-- EXERCISE REQUIREMENTS --
Copy all of the records exactly.

"""

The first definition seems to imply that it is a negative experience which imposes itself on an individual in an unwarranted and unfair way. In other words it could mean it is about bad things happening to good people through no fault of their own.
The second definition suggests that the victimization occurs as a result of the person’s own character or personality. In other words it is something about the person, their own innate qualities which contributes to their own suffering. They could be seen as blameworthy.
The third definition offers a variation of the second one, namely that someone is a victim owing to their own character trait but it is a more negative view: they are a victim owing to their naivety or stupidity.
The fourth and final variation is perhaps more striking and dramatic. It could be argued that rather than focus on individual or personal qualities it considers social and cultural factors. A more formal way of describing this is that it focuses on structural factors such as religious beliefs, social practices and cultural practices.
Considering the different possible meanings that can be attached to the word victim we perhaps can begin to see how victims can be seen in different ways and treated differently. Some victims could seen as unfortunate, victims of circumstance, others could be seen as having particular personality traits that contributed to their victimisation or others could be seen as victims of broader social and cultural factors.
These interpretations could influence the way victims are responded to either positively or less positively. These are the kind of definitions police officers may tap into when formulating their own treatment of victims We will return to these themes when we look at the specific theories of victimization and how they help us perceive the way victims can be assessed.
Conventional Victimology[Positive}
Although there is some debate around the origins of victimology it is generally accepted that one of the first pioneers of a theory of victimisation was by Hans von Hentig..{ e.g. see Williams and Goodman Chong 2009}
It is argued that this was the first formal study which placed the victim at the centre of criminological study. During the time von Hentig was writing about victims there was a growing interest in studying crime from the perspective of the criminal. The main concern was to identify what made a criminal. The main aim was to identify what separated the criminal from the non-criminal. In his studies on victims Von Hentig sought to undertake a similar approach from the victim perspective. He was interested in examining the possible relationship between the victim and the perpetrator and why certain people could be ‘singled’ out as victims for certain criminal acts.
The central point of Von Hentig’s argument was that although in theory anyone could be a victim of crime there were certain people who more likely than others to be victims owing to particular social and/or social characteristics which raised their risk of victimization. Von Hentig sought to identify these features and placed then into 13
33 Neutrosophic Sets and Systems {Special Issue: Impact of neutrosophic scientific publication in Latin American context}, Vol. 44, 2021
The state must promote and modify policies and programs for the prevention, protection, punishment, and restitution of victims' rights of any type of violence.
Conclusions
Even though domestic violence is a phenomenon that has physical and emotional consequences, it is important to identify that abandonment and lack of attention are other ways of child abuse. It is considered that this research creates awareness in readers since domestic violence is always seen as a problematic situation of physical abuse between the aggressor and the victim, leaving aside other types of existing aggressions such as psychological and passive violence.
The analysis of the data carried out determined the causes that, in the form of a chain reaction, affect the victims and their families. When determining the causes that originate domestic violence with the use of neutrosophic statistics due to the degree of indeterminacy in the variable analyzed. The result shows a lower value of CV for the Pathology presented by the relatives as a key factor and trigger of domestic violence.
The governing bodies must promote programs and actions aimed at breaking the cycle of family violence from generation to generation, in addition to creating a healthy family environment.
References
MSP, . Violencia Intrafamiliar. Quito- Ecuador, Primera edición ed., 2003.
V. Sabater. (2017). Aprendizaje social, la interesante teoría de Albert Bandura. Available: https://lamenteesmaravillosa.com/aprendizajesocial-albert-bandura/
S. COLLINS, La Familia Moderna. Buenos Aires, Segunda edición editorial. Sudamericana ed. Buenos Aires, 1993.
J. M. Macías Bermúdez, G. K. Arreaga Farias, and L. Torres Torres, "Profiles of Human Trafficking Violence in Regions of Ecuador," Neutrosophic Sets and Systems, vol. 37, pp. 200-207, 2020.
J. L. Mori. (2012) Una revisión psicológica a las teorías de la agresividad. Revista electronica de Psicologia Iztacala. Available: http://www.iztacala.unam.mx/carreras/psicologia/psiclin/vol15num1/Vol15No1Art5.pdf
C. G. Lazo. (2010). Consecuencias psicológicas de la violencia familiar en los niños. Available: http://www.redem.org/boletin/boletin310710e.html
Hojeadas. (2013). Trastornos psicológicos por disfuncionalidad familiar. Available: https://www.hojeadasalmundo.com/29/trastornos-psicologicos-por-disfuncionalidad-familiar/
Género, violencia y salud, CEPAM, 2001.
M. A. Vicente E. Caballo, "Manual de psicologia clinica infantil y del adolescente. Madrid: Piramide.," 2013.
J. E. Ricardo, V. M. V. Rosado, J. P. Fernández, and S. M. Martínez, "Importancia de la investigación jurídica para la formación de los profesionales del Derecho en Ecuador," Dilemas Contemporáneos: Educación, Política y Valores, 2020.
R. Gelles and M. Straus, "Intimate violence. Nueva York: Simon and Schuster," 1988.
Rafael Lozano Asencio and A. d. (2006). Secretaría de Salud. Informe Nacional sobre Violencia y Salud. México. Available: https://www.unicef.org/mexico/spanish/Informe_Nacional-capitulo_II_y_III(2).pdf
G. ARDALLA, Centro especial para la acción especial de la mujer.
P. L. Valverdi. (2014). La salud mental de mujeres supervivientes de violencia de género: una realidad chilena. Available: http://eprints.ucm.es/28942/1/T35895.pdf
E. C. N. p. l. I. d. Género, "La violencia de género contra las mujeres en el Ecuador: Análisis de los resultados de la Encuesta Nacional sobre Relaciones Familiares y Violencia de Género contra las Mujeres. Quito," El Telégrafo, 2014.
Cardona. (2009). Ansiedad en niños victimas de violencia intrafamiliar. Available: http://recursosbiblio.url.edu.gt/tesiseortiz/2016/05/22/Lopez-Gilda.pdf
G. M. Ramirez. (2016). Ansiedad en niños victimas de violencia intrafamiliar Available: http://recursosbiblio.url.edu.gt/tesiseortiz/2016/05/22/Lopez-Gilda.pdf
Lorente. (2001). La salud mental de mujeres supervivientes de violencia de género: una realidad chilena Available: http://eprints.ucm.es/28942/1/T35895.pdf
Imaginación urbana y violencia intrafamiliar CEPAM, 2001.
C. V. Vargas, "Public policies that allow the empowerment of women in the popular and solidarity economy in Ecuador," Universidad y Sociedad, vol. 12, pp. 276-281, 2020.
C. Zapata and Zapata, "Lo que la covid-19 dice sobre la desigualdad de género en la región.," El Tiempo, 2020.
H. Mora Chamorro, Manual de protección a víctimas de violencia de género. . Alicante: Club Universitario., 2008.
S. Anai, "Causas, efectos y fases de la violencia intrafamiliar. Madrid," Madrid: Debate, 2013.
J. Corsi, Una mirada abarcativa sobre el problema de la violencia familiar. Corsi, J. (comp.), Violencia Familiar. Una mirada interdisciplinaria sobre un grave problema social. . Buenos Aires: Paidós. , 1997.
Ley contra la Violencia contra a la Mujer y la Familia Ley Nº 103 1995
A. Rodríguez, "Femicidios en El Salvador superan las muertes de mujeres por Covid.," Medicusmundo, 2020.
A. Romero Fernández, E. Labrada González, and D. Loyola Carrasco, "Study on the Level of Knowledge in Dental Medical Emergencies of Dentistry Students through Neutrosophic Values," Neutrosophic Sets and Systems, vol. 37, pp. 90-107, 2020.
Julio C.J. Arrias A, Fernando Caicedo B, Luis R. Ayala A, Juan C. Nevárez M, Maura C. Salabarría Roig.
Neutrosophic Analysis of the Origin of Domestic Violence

"""

-- PROBLEM SOLUTION --
The first definition seems to imply that it is a negative experience which imposes itself on an individual in an unwarranted and unfair way. In other words it could mean it is about bad things happening to good people through no fault of their own.
The second definition suggests that the victimization occurs as a result of the person’s own character or personality. In other words it is something about the person, their own innate qualities which contributes to their own suffering. They could be seen as blameworthy.
The third definition offers a variation of the second one, namely that someone is a victim owing to their own character trait but it is a more negative view: they are a victim owing to their naivety or stupidity.
The fourth and final variation is perhaps more striking and dramatic. It could be argued that rather than focus on individual or personal qualities it considers social and cultural factors. A more formal way of describing this is that it focuses on structural factors such as religious beliefs, social practices and cultural practices.
Considering the different possible meanings that can be attached to the word victim we perhaps can begin to see how victims can be seen in different ways and treated differently. Some victims could seen as unfortunate, victims of circumstance, others could be seen as having particular personality traits that contributed to their victimisation or others could be seen as victims of broader social and cultural factors.
These interpretations could influence the way victims are responded to either positively or less positively. These are the kind of definitions police officers may tap into when formulating their own treatment of victims We will return to these themes when we look at the specific theories of victimization and how they help us perceive the way victims can be assessed.
Conventional Victimology[Positive}
Although there is some debate around the origins of victimology it is generally accepted that one of the first pioneers of a theory of victimisation was by Hans von Hentig..{ e.g. see Williams and Goodman Chong 2009}
It is argued that this was the first formal study which placed the victim at the centre of criminological study. During the time von Hentig was writing about victims there was a growing interest in studying crime from the perspective of the criminal. The main concern was to identify what made a criminal. The main aim was to identify what separated the criminal from the non-criminal. In his studies on victims Von Hentig sought to undertake a similar approach from the victim perspective. He was interested in examining the possible relationship between the victim and the perpetrator and why certain people could be ‘singled’ out as victims for certain criminal acts.
The central point of Von Hentig’s argument was that although in theory anyone could be a victim of crime there were certain people who more likely than others to be victims owing to particular social and/or social characteristics which raised their risk of victimization. Von Hentig sought to identify these features and placed then into 13
33 Neutrosophic Sets and Systems {Special Issue: Impact of neutrosophic scientific publication in Latin American context}, Vol. 44, 2021
The state must promote and modify policies and programs for the prevention, protection, punishment, and restitution of victims' rights of any type of violence.
Conclusions
Even though domestic violence is a phenomenon that has physical and emotional consequences, it is important to identify that abandonment and lack of attention are other ways of child abuse. It is considered that this research creates awareness in readers since domestic violence is always seen as a problematic situation of physical abuse between the aggressor and the victim, leaving aside other types of existing aggressions such as psychological and passive violence.
The analysis of the data carried out determined the causes that, in the form of a chain reaction, affect the victims and their families. When determining the causes that originate domestic violence with the use of neutrosophic statistics due to the degree of indeterminacy in the variable analyzed. The result shows a lower value of CV for the Pathology presented by the relatives as a key factor and trigger of domestic violence.
The governing bodies must promote programs and actions aimed at breaking the cycle of family violence from generation to generation, in addition to creating a healthy family environment.
References
MSP, . Violencia Intrafamiliar. Quito- Ecuador, Primera edición ed., 2003.
V. Sabater. (2017). Aprendizaje social, la interesante teoría de Albert Bandura. Available: https://lamenteesmaravillosa.com/aprendizajesocial-albert-bandura/
S. COLLINS, La Familia Moderna. Buenos Aires, Segunda edición editorial. Sudamericana ed. Buenos Aires, 1993.
J. M. Macías Bermúdez, G. K. Arreaga Farias, and L. Torres Torres, "Profiles of Human Trafficking Violence in Regions of Ecuador," Neutrosophic Sets and Systems, vol. 37, pp. 200-207, 2020.
J. L. Mori. (2012) Una revisión psicológica a las teorías de la agresividad. Revista electronica de Psicologia Iztacala. Available: http://www.iztacala.unam.mx/carreras/psicologia/psiclin/vol15num1/Vol15No1Art5.pdf
C. G. Lazo. (2010). Consecuencias psicológicas de la violencia familiar en los niños. Available: http://www.redem.org/boletin/boletin310710e.html
Hojeadas. (2013). Trastornos psicológicos por disfuncionalidad familiar. Available: https://www.hojeadasalmundo.com/29/trastornos-psicologicos-por-disfuncionalidad-familiar/
Género, violencia y salud, CEPAM, 2001.
M. A. Vicente E. Caballo, "Manual de psicologia clinica infantil y del adolescente. Madrid: Piramide.," 2013.
J. E. Ricardo, V. M. V. Rosado, J. P. Fernández, and S. M. Martínez, "Importancia de la investigación jurídica para la formación de los profesionales del Derecho en Ecuador," Dilemas Contemporáneos: Educación, Política y Valores, 2020.
R. Gelles and M. Straus, "Intimate violence. Nueva York: Simon and Schuster," 1988.
Rafael Lozano Asencio and A. d. (2006). Secretaría de Salud. Informe Nacional sobre Violencia y Salud. México. Available: https://www.unicef.org/mexico/spanish/Informe_Nacional-capitulo_II_y_III(2).pdf
G. ARDALLA, Centro especial para la acción especial de la mujer.
P. L. Valverdi. (2014). La salud mental de mujeres supervivientes de violencia de género: una realidad chilena. Available: http://eprints.ucm.es/28942/1/T35895.pdf
E. C. N. p. l. I. d. Género, "La violencia de género contra las mujeres en el Ecuador: Análisis de los resultados de la Encuesta Nacional sobre Relaciones Familiares y Violencia de Género contra las Mujeres. Quito," El Telégrafo, 2014.
Cardona. (2009). Ansiedad en niños victimas de violencia intrafamiliar. Available: http://recursosbiblio.url.edu.gt/tesiseortiz/2016/05/22/Lopez-Gilda.pdf
G. M. Ramirez. (2016). Ansiedad en niños victimas de violencia intrafamiliar Available: http://recursosbiblio.url.edu.gt/tesiseortiz/2016/05/22/Lopez-Gilda.pdf
Lorente. (2001). La salud mental de mujeres supervivientes de violencia de género: una realidad chilena Available: http://eprints.ucm.es/28942/1/T35895.pdf
Imaginación urbana y violencia intrafamiliar CEPAM, 2001.
C. V. Vargas, "Public policies that allow the empowerment of women in the popular and solidarity economy in Ecuador," Universidad y Sociedad, vol. 12, pp. 276-281, 2020.
C. Zapata and Zapata, "Lo que la covid-19 dice sobre la desigualdad de género en la región.," El Tiempo, 2020.
H. Mora Chamorro, Manual de protección a víctimas de violencia de género. . Alicante: Club Universitario., 2008.
S. Anai, "Causas, efectos y fases de la violencia intrafamiliar. Madrid," Madrid: Debate, 2013.
J. Corsi, Una mirada abarcativa sobre el problema de la violencia familiar. Corsi, J. (comp.), Violencia Familiar. Una mirada interdisciplinaria sobre un grave problema social. . Buenos Aires: Paidós. , 1997.
Ley contra la Violencia contra a la Mujer y la Familia Ley Nº 103 1995
A. Rodríguez, "Femicidios en El Salvador superan las muertes de mujeres por Covid.," Medicusmundo, 2020.
A. Romero Fernández, E. Labrada González, and D. Loyola Carrasco, "Study on the Level of Knowledge in Dental Medical Emergencies of Dentistry Students through Neutrosophic Values," Neutrosophic Sets and Systems, vol. 37, pp. 90-107, 2020.
Julio C.J. Arrias A, Fernando Caicedo B, Luis R. Ayala A, Juan C. Nevárez M, Maura C. Salabarría Roig.
Neutrosophic Analysis of the Origin of Domestic Violence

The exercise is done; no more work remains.